Riva: See comments in the code. What AVR are you going to run this on as it won't work on the UNO as is.

``````/*-------------------------------------------------
DATA:
DB0 DB1 DB2 DB3 DB4 DB5 DB6 DB7

PB0 PB1 PB2  PB3 PB4 PB5 PC6 PC7

CONTROL:
RES  RD   WR  RS
PC2  PC3  PB4 PB5

---------------------------------------------------*/
#define DMSK  0x3F // = Binary 00111111

``````

void write_8(unsigned char c) { PORTB = (PORTB & ~DMSK)|(c & DMSK); // Read PORTB and mask to keep upper 2 bits, Mask c to keep lower 6 bits, OR both together and write back to PORTB PORTC = (PORTC & DMSK)|(c & ~DMSK); // Read PORTC and mask to keep lower 6 bits, mask c to keep upper 2 bits, OR both and write back to PORTC }

void TFT_setup(void) { DDRB |= DMSK; // Set lower 6 bits of PORTB as output (upper 2 bits remain the same as the value is OR'ed) DDRC |= ~DMSK; // Set upper 6 bits of PORTC as output DDRC |= 0x3C; // Set bits 2-5 of PORTC as output }

oh I see it now ,, PORT B bits 0-5 are made zero but when OR'ed with data gives the pins correct values. I am running this code on atmega1284 .

regards

so if i change the pin mapping to follows :

``````DATA:
DB0   DB1     DB2    DB3    DB4    DB5     DB6   DB7
PB0    PB1     PB2    PC3     PC4     PC5     PC6    PC7
CONTROL:
RES   RD     WR      RS
PC2   PB5    PD3    PD2
``````

would the following assignments be correct ?

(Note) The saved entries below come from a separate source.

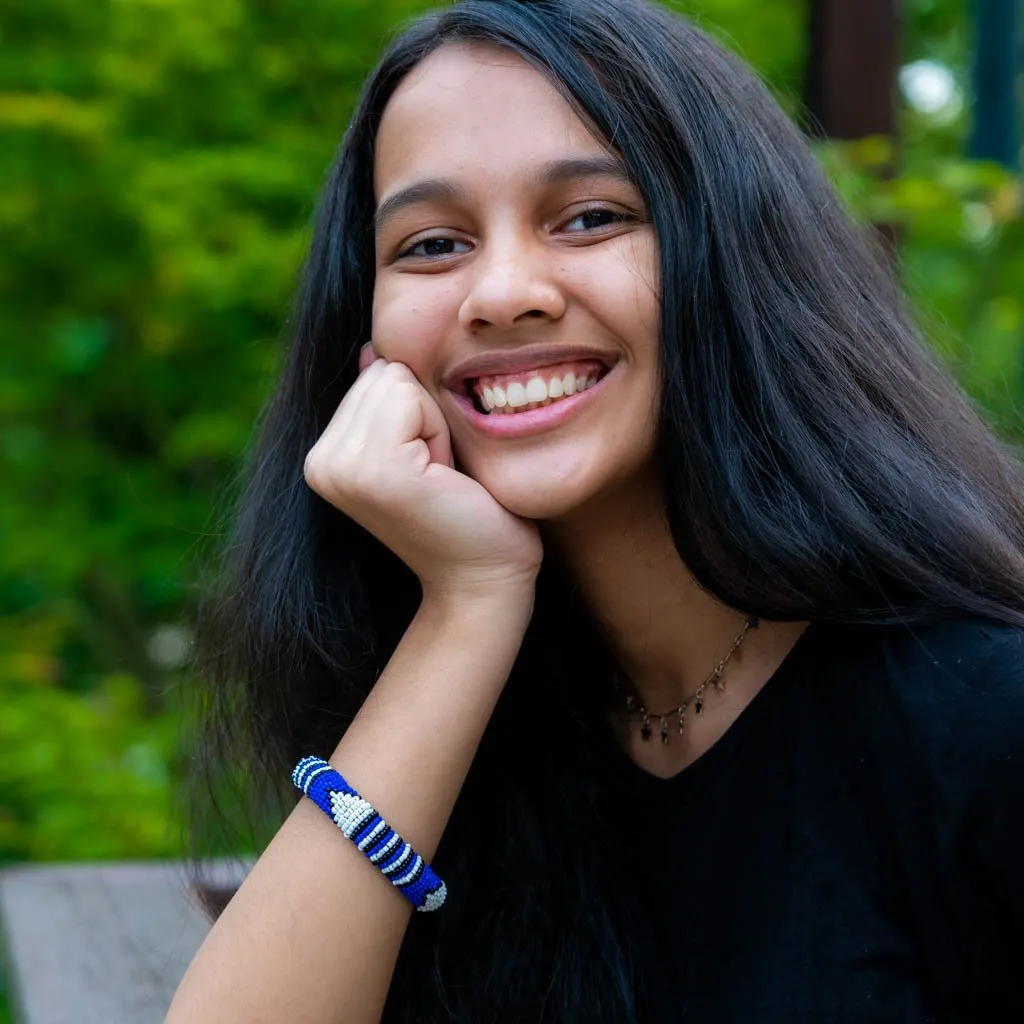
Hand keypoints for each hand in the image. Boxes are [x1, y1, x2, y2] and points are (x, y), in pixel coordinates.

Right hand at [304, 346, 542, 602]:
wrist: (482, 577)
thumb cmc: (465, 512)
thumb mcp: (420, 446)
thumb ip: (388, 401)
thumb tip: (370, 350)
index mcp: (323, 456)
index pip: (376, 373)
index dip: (419, 413)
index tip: (429, 469)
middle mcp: (319, 462)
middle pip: (385, 371)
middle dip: (424, 413)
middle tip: (436, 475)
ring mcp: (338, 467)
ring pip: (398, 380)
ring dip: (433, 424)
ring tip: (437, 478)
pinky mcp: (372, 469)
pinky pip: (412, 399)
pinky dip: (440, 433)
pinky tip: (441, 480)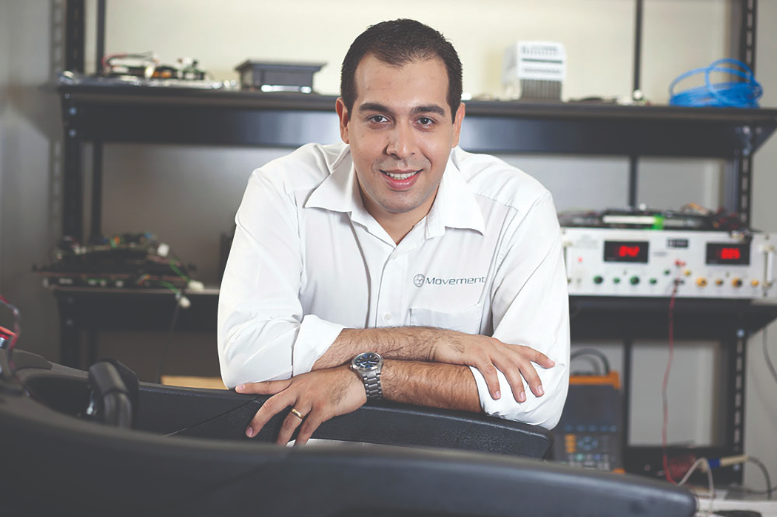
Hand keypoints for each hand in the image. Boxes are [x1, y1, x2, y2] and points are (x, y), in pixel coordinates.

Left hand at [236, 366, 366, 445]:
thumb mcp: (315, 379)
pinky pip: (308, 428)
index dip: (253, 387)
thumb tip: (292, 402)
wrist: (358, 376)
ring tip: (277, 445)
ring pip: (289, 421)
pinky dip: (302, 439)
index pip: (270, 384)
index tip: (238, 389)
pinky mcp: (322, 409)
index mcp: (297, 381)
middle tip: (250, 430)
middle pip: (272, 405)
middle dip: (258, 419)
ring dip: (281, 436)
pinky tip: (299, 445)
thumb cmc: (338, 378)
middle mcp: (300, 389)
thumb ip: (302, 388)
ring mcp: (311, 399)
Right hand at [430, 333, 554, 402]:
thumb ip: (493, 361)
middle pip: (520, 361)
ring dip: (516, 384)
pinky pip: (488, 371)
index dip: (539, 356)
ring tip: (521, 398)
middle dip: (532, 376)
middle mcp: (494, 345)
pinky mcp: (474, 355)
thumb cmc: (457, 349)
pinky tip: (497, 395)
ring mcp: (485, 349)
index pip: (523, 349)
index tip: (552, 364)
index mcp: (497, 344)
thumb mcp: (480, 352)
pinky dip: (495, 384)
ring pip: (507, 367)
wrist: (438, 342)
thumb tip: (504, 377)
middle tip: (540, 391)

``````void write_8(unsigned char c)
{
PORTB = (PORTB & 0xF8)|(c & 07);  // Read PORTB and mask to keep upper 5 bits, Mask c to keep lower 3 bits,  OR both together and write back to PORTB
PORTC = (PORTC & 07)|(c & F8);    // Read PORTC and mask to keep lower 3 bits, mask c to keep upper 5 bits,  OR both and write back to PORTC
}

void TFT_setup(void)
{
DDRB |= ((1<<PORTB0)|(1<<PORTB1)|(1<<PORTB2)|(1<<PORTB5))
DDRC |= ((1<<PORTC2)|(1<<PORTC3)|(1<<PORTC4)|(1<<PORTC5)|(1<<PORTC6)|(1<<PORTC7))
DDRD |= ((1<<PORTD2)|(1<<PORTD3))
}
``````

please note I am using one DDRC command to set the data and control bits as output and not two DDRC commands as in original post.

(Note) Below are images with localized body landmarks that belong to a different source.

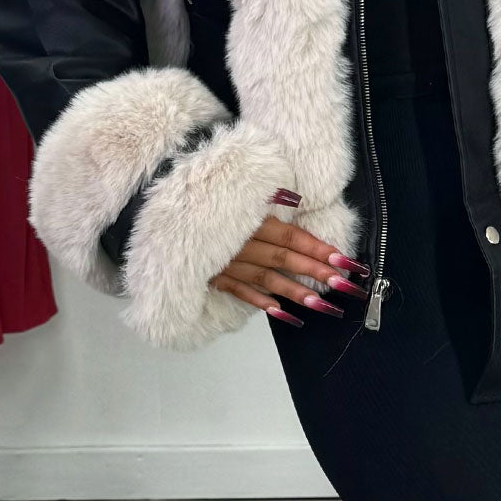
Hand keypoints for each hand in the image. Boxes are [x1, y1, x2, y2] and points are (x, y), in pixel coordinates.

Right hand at [208, 188, 370, 323]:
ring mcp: (225, 262)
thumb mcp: (234, 187)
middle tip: (346, 287)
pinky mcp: (211, 275)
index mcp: (248, 219)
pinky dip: (260, 302)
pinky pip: (238, 291)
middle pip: (283, 259)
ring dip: (294, 292)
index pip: (289, 236)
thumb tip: (295, 199)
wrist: (154, 211)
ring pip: (265, 279)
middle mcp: (240, 243)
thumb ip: (266, 194)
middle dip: (316, 273)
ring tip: (322, 305)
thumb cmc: (202, 195)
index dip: (317, 248)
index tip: (344, 261)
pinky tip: (282, 313)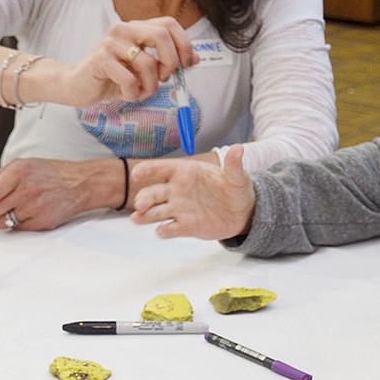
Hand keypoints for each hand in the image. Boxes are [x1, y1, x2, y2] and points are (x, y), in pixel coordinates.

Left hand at [0, 158, 108, 230]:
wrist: (83, 183)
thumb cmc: (51, 173)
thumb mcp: (23, 165)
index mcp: (20, 172)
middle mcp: (27, 190)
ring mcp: (36, 208)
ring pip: (0, 222)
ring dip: (1, 217)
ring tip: (15, 206)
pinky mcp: (42, 222)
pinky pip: (17, 229)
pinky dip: (18, 222)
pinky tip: (29, 211)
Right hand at [54, 17, 197, 106]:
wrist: (77, 85)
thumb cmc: (112, 77)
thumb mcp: (143, 69)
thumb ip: (165, 61)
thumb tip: (195, 59)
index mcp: (137, 28)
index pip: (169, 24)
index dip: (184, 44)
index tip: (187, 64)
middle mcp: (124, 30)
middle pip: (162, 36)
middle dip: (170, 62)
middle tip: (164, 78)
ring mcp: (111, 42)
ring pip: (148, 63)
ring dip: (150, 86)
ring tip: (140, 91)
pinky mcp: (101, 58)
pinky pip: (130, 80)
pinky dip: (133, 94)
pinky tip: (125, 94)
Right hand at [131, 146, 255, 238]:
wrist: (243, 212)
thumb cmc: (235, 188)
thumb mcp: (237, 176)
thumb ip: (234, 164)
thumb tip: (239, 148)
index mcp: (184, 172)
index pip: (160, 169)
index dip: (146, 170)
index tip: (137, 174)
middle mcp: (176, 190)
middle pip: (152, 193)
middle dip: (143, 198)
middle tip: (140, 205)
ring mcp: (179, 209)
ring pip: (155, 212)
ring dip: (145, 216)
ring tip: (137, 219)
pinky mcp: (185, 226)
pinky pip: (170, 229)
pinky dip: (164, 231)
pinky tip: (162, 231)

I obviously have no idea of your hardware layout/limitations but if your designing it yourself then life would be so much easier if you could dedicate all 8 pins on a port to the 8 bit data bus. It should also speed up display refresh quite a bit as less instructions needed to just write a value to a single port instead or Reading, AND'ing, OR'ing & writing to two separate ports.

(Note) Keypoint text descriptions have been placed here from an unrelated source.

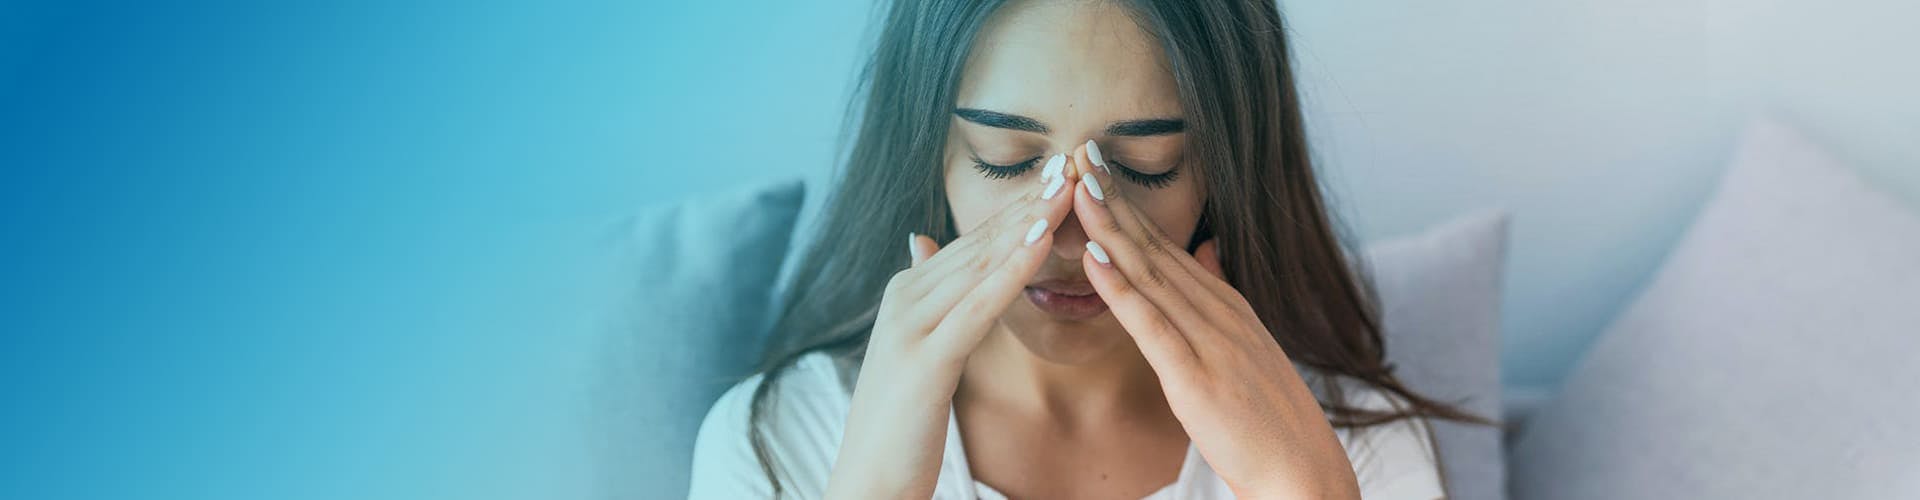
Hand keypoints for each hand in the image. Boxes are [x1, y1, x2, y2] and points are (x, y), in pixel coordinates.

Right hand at [824, 159, 1076, 499]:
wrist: (867, 482)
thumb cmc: (899, 424)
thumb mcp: (913, 349)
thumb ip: (923, 292)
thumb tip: (919, 241)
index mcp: (907, 294)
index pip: (972, 241)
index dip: (1016, 206)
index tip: (1055, 172)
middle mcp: (905, 298)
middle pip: (979, 241)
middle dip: (1028, 200)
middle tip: (1071, 160)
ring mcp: (911, 324)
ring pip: (982, 262)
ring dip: (1028, 220)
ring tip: (1066, 185)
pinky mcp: (926, 357)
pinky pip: (980, 304)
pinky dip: (1013, 268)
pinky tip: (1042, 239)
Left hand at [1068, 147, 1361, 498]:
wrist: (1303, 472)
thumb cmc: (1268, 419)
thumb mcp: (1247, 345)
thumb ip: (1219, 295)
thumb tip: (1205, 248)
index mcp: (1225, 305)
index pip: (1166, 245)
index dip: (1128, 204)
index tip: (1096, 166)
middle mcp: (1217, 312)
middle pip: (1154, 246)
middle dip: (1113, 198)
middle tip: (1078, 152)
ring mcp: (1208, 341)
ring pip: (1148, 273)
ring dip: (1109, 227)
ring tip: (1077, 187)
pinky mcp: (1195, 377)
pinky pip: (1151, 325)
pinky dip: (1120, 287)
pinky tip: (1093, 256)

my hardware requirment does not leave me any contigious sets of pins to do that.
can someone tell me if the following two are equivalent ? :

DDRB |= 0x27;
DDRC |= 0xFC;
DDRD |= 0x0C;

DDRB |= ((1<<PORTB0)|(1<<PORTB1)|(1<<PORTB2)|(1<<PORTB5))
DDRC |= ((1<<PORTC2)|(1<<PORTC3)|(1<<PORTC4)|(1<<PORTC5)|(1<<PORTC6)|(1<<PORTC7))
DDRD |= ((1<<PORTD2)|(1<<PORTD3))

It is easy to determine equivalence. Just do something like this and look at the Serial monitor

``````#include <Arduino.h>
#include <avr/io.h>

void setup()
{
Serial.begin(9600);
uint8_t tmp = 0;
tmp |= ((1<<PORTB0)|(1<<PORTB1)|(1<<PORTB2)|(1<<PORTB5));
Serial.println(tmp, HEX);

tmp = 0;
tmp |= ((1<<PORTC2)|(1<<PORTC3)|(1<<PORTC4)|(1<<PORTC5)|(1<<PORTC6)|(1<<PORTC7));
Serial.println(tmp, HEX);

tmp = 0;
tmp |= ((1<<PORTD2)|(1<<PORTD3));
Serial.println(tmp, HEX);
}

void loop()
{
}
``````

produces:

``````27
FC
C
``````

However, the original code is more readable. It is much clearer what the line of code intends.